# Your goal
Your job is to set down the stretch of entries that opens with the line containing "left ankle: (331, 664)" and closes with the line containing "right shoulder: (169, 383)". Keep both end lines, copy each exactly, and add nothing.

# Dataset extract

================

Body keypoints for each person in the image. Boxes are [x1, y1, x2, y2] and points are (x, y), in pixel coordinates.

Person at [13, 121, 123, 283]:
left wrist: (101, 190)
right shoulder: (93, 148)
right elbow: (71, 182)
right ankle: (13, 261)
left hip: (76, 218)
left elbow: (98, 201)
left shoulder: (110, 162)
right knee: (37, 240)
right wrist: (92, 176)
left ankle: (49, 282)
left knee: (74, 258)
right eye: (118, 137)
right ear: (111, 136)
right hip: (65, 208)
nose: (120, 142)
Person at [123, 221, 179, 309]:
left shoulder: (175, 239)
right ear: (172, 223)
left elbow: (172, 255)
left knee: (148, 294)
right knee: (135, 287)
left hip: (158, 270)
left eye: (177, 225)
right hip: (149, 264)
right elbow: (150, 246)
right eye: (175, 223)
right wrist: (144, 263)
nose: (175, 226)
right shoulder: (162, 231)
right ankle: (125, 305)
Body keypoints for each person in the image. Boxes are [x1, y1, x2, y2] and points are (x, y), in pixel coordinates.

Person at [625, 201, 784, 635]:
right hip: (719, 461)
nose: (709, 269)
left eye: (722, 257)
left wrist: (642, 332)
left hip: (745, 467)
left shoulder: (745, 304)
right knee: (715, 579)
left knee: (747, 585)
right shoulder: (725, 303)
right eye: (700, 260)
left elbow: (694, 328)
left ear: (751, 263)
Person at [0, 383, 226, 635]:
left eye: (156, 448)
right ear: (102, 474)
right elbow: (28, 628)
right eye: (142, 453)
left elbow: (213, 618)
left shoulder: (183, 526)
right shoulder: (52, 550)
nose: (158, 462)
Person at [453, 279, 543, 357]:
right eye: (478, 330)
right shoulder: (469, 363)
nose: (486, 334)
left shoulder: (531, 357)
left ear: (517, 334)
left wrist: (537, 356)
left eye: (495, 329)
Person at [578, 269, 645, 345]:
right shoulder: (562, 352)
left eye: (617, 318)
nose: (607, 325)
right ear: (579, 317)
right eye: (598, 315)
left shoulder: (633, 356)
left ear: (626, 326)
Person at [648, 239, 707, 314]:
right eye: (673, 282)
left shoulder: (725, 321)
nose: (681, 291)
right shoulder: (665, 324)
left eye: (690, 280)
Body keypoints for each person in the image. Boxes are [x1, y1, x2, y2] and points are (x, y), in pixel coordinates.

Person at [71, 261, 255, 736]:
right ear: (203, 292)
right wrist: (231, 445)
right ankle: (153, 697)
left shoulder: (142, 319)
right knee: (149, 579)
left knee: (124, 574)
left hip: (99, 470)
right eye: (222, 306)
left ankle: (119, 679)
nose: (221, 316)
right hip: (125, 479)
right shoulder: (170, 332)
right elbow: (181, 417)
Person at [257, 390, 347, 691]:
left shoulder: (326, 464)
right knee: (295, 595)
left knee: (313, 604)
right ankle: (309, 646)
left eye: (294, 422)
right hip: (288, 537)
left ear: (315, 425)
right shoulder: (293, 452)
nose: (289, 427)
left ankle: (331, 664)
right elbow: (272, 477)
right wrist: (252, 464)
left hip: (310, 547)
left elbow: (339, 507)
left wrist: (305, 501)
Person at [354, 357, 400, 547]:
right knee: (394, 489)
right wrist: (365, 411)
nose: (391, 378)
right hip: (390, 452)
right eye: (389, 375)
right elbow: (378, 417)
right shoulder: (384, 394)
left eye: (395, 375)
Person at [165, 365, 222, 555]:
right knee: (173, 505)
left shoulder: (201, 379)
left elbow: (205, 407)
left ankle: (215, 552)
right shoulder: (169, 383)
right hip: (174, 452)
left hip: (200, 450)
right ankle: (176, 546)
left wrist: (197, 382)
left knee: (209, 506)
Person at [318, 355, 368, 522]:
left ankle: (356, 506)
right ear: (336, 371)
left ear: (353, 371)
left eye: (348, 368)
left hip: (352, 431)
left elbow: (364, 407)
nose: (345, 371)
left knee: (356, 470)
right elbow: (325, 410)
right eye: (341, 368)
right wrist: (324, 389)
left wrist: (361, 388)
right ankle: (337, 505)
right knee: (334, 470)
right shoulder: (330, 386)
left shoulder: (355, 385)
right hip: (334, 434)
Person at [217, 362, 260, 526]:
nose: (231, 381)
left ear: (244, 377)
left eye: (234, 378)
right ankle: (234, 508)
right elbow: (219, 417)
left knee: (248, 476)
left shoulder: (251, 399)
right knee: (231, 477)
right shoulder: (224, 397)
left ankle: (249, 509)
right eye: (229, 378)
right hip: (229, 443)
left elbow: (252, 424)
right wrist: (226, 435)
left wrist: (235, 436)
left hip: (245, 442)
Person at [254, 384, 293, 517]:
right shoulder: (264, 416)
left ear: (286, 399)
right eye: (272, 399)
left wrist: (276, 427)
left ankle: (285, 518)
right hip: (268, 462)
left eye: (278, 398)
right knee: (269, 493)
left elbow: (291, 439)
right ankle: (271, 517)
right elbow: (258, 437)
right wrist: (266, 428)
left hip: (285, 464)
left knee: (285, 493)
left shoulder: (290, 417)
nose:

================

# Answer to the exercise
left ankle: (331, 664)
right elbow: (272, 477)
right wrist: (252, 464)
left hip: (310, 547)
left elbow: (339, 507)
left wrist: (305, 501)
Person at [354, 357, 400, 547]:
right knee: (394, 489)
right wrist: (365, 411)
nose: (391, 378)
right hip: (390, 452)
right eye: (389, 375)
right elbow: (378, 417)
right shoulder: (384, 394)
left eye: (395, 375)
Person at [165, 365, 222, 555]:
right knee: (173, 505)
left shoulder: (201, 379)
left elbow: (205, 407)
left ankle: (215, 552)
right shoulder: (169, 383)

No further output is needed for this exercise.